The new public sector pay commission will have its first formal meeting today, but is already facing calls to hasten matters and to have recommendations by the new year.

Commission chairman, Kevin Duffy, will meet today with the other six members of the group, as pressure continues for workers’ pay rises, on the back of a proposed, €40m garda package.

Public Expenditure Minister Paschal Donohoe says the commission must report back by the mid-2017 on public pay, and that its recommendations will feed into the successor to the Lansdowne Road Agreement, the deal with trade unions, which is scheduled to run until late 2018.

Health Minister Simon Harris said at the weekend that the new commission could report by next April, which would hasten the talks process for a new deal.

The Public Services Executive Union general secretary, Tom Geraghty, said he and other trade-union figures wanted the new commission to finish its work much earlier, possibly as soon as the year-end. He said the report should be written up in January.

“We need to get into negotiations [for a new deal] immediately after Christmas. If this is going to get resolved and if they [the commission] are going to have a role, they are going to have to report a lot earlier. We need to get a handle on this quickly,” said Mr Geraghty.

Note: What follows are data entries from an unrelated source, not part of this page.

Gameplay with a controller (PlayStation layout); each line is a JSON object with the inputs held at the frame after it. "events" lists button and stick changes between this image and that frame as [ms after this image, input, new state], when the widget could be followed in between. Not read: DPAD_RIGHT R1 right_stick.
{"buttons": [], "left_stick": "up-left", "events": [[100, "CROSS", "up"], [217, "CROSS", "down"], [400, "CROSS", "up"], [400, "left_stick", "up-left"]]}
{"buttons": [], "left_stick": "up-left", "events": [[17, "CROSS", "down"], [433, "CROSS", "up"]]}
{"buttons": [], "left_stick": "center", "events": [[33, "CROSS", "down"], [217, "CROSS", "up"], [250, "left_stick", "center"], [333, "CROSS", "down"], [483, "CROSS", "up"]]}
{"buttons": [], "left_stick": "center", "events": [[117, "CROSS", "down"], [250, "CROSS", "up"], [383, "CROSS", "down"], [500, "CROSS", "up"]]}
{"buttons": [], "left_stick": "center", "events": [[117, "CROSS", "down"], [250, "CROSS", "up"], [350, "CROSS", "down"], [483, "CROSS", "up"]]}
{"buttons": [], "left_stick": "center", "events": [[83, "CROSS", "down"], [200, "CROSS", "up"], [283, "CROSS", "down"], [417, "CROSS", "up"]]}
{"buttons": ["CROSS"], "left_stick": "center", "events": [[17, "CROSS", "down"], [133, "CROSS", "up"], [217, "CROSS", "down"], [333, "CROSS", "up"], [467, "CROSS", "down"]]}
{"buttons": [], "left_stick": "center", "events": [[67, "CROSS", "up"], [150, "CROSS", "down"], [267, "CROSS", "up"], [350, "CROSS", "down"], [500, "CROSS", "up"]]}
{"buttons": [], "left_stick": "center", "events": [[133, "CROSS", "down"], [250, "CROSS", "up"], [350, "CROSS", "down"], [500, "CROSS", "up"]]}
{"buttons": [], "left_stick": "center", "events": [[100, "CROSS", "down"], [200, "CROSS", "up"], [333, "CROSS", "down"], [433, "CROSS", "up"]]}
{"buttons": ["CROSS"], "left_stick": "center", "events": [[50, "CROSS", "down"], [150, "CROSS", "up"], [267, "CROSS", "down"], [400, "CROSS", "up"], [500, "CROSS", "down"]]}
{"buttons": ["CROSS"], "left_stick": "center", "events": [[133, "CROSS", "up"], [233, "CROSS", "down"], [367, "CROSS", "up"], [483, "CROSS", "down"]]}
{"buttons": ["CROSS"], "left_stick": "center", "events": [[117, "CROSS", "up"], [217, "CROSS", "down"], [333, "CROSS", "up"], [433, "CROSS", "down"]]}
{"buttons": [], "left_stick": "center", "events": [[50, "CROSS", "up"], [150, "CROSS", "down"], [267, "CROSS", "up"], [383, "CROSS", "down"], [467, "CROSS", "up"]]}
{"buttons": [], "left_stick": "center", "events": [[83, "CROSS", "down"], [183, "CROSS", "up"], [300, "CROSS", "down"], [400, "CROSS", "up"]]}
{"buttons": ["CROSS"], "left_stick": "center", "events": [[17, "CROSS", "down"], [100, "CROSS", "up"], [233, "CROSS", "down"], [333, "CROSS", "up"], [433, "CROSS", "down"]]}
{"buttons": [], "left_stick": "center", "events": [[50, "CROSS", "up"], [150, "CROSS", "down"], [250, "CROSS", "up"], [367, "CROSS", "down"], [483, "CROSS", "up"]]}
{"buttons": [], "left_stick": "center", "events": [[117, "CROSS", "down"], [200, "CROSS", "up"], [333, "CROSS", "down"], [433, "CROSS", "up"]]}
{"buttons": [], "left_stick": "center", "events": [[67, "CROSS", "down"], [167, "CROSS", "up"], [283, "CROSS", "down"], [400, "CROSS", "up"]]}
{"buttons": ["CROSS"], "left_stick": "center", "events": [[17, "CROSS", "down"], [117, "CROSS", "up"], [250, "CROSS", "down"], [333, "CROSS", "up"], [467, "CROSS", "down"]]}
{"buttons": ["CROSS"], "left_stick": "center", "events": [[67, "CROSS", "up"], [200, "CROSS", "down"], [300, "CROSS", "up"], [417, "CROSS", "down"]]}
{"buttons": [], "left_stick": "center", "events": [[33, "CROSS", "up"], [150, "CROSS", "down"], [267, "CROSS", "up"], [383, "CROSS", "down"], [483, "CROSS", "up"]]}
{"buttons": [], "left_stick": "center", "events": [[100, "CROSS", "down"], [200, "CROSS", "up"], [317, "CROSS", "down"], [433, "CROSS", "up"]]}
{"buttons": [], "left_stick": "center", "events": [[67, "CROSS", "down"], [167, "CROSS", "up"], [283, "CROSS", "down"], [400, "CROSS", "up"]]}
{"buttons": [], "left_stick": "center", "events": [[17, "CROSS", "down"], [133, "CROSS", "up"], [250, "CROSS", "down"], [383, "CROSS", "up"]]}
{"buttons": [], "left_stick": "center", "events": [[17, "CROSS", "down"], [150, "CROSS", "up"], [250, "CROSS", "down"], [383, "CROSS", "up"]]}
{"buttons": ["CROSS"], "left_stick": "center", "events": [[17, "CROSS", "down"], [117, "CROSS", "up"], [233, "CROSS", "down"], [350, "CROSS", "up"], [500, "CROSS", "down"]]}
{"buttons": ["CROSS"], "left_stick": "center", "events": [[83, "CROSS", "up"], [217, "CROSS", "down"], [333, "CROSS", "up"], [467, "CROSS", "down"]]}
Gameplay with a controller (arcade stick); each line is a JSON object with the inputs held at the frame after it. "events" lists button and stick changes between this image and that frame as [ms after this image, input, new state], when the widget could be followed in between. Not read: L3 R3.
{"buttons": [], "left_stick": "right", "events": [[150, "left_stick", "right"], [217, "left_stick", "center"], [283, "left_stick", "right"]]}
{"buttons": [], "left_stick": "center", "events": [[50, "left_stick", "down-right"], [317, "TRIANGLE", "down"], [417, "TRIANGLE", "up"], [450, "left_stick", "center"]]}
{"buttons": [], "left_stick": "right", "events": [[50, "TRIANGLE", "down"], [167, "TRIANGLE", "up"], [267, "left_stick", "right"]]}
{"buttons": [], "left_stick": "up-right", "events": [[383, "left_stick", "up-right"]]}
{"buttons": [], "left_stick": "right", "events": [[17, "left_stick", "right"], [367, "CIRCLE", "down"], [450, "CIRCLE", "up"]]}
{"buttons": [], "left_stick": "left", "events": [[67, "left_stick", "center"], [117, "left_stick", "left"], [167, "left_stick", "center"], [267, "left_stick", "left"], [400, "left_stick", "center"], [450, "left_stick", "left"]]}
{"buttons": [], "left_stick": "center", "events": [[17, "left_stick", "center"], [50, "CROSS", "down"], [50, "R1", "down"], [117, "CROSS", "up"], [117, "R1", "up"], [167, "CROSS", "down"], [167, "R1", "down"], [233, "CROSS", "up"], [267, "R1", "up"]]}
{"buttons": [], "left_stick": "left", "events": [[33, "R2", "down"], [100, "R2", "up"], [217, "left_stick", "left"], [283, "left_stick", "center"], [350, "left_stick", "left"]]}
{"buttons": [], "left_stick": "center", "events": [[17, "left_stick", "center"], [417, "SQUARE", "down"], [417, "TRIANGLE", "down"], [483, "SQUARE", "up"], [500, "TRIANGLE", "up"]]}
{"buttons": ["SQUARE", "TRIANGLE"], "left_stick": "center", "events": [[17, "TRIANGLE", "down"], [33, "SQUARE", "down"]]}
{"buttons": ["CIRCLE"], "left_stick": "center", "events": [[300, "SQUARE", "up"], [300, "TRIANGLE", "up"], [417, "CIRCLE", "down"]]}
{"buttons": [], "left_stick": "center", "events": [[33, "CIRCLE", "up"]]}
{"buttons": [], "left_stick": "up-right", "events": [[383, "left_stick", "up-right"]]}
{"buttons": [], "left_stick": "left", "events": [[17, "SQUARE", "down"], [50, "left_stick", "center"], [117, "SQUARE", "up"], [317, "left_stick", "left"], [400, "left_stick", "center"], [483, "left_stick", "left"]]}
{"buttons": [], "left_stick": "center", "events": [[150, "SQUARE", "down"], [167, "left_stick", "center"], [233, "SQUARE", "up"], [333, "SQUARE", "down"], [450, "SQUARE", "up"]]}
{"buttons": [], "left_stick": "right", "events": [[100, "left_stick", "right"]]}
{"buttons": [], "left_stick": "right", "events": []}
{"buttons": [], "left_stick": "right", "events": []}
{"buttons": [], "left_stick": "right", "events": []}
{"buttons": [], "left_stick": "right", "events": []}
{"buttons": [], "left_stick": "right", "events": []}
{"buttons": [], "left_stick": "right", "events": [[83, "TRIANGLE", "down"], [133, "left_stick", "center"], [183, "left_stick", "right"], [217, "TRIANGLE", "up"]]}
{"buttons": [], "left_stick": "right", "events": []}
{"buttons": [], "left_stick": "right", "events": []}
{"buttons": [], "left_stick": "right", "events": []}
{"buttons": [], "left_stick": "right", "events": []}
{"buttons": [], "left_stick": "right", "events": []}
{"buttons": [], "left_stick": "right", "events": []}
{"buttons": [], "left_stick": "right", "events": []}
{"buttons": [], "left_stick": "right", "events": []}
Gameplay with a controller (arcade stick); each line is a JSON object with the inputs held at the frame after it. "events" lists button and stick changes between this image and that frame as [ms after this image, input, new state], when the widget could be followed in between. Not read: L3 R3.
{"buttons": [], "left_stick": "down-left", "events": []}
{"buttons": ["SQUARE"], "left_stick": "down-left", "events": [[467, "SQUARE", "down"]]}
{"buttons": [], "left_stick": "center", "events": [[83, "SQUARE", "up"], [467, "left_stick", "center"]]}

The new pay commission, agreed in the Programme for Government, as well as with Fianna Fáil, will examine pay for new entrants in the public sector and public pensions, and will also look at salaries and benefits for workers in other jurisdictions. It will also compare pay rates with the private sector. The cost of living here, for workers, will also be factored into considerations by the seven-member commission.

The new body will also commission research, and use existing figures on pay and conditions for public workers.

It is expected to seek submissions from unions and will publish its findings when finished.

The Association of Garda Sergeants and Inspectors has dismissed the commission as a talking shop with no decision-making powers.